Acreditava-se que mulheres com poderes de feitiçaria podiam
lançar aos seus vizinhos toda espécie de sorte maléficas,
como morte de gado, perda de colheita, morte de filhos,
etc. Segundo a tradição, o poder mais pernicioso de tais
bruxas era tornar seus maridos cegos a respeito da má
conduta de suas esposas e de fazer com que as chamadas
feiticeiras gerassem filhos idiotas ou aleijados. Como
a caracterização de bruxas era a de velhas megeras desdentadas
com hábitos excêntricos e língua venenosa, muitas mulheres
com tais características foram mortas em Salem, nos EUA
em 1692.
Vejam só a barbaridade: ter um filho com alguma deficiência
já caracterizava a mãe como bruxa ou feiticeira. Na Europa,
a figura de feiticeira era a de "uma moça linda e perversa",
e grande número de adolescentes e jovens mulheres casadas
foram mortas na Alemanha e França.
As primeiras perseguições ocorreram no séc. XIII e depois
em 1484 com a Santa Inquisição. O papa Inocêncio II recomendava
que seus inquisidores torturassem até obter provas. Durante
a Revolução Protestante essa caça assumiu proporções absurdas.
Lutero aconselhava que se matasse feiticeiras com menos
consideração e misericórdia do que se tinha com criminosos
comuns.
Sob o comando de Calvino em 1545, 34 mulheres foram queimadas
ou esquartejadas (vivas) sob acusação de serem ou praticarem
feitiçaria. Mulheres, moças e até crianças eram torturadas
com agulhas enfiadas sob suas unhas, assando-se os pés
em fogueiras ou esmagando-se as pernas sob grandes pesos
"até que a medula espirrasse dos ossos", tudo isso para
obriga-las a confessar "orgias repelentes com os demônios".

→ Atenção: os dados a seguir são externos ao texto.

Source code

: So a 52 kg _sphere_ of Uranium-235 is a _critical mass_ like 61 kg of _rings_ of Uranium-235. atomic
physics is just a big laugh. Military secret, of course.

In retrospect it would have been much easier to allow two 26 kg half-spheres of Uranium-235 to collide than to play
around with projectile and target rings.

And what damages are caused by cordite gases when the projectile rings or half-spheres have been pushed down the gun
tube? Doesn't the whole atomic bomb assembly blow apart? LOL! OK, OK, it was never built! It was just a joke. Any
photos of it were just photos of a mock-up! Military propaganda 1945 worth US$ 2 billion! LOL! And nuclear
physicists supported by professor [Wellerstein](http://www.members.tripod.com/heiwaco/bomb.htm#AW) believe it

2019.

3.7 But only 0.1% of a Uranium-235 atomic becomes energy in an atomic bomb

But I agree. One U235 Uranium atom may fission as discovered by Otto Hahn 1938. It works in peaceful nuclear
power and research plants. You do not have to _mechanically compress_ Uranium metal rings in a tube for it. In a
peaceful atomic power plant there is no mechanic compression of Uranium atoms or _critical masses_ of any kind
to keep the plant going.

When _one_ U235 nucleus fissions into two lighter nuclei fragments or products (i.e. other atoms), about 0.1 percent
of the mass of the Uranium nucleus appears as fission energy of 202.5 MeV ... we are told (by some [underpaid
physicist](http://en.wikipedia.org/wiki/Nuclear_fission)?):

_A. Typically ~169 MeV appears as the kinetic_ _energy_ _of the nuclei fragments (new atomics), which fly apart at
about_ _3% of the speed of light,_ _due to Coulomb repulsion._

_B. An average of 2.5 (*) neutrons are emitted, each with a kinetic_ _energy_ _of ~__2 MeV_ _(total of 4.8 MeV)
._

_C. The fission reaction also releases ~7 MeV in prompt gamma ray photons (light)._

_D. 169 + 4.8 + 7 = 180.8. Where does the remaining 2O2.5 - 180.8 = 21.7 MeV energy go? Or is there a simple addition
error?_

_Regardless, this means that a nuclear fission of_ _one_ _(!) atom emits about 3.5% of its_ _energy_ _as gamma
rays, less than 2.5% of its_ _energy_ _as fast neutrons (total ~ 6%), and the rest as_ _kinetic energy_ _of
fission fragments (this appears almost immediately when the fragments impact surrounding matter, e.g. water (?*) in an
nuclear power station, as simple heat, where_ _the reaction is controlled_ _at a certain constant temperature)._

O ápice desta histeria ocorreu no final do séc. XVI onde
o número de vítimas pode ter chegado a 30 mil. Durante
essa época em cidades alemãs mais de 900 mulheres foram
mortas num só ano, não restando uma só mulher em algumas
cidades. Até pessoas celebrizadas por nós defendiam que
pessoas fossem mortas sob simples suspeita de feitiçaria.